[Task] List every line below that contains the word "بیرون", copying each one in full.

Segment Start: Records to process

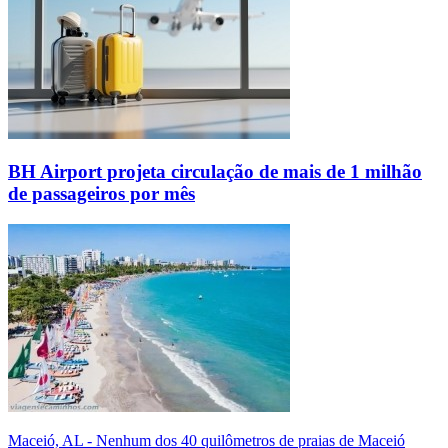
BH Airport projeta circulação de mais de 1 milhão
de passageiros por mês
Maceió, AL - Nenhum dos 40 quilômetros de praias de Maceió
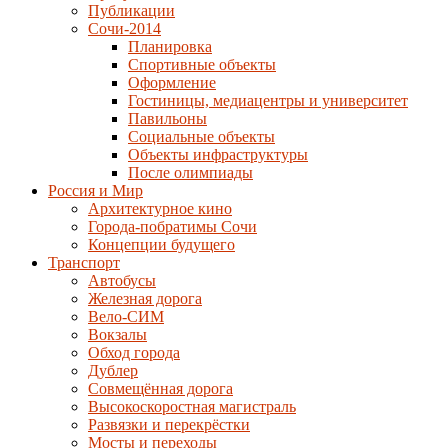
Публикации
Сочи-2014
Планировка
Спортивные объекты
Оформление
Гостиницы, медиацентры и университет
Павильоны
Социальные объекты
Объекты инфраструктуры
После олимпиады
Россия и Мир
Архитектурное кино
Города-побратимы Сочи
Концепции будущего
Транспорт
Автобусы
Железная дорога
Вело-СИМ
Вокзалы
Обход города
Дублер
Совмещённая дорога
Высокоскоростная магистраль
Развязки и перекрёстки
Мосты и переходы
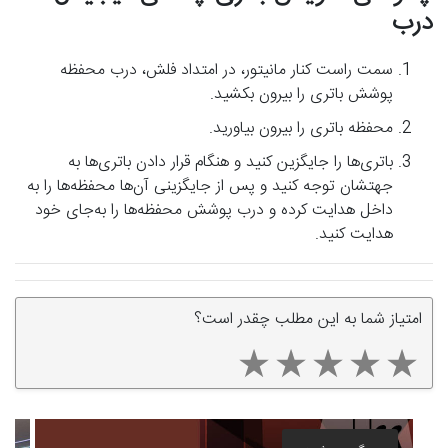
درب
سمت راست کنار مانیتور، در امتداد فلش، درب محفظه
پوشش باتری را بیرون بکشید.
محفظه باتری را بیرون بیاورید.
باتری‌ها را جایگزین کنید و هنگام قرار دادن باتری‌ها به
جهتشان توجه کنید و پس از جایگزینی آن‌ها محفظه‌ها را به
داخل هدایت کرده و درب پوشش محفظه‌ها را به‌جای خود
هدایت کنید.
امتیاز شما به این مطلب چقدر است؟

Segment End: Records to process

[Task response]
پوشش باتری را بیرون بکشید.
محفظه باتری را بیرون بیاورید.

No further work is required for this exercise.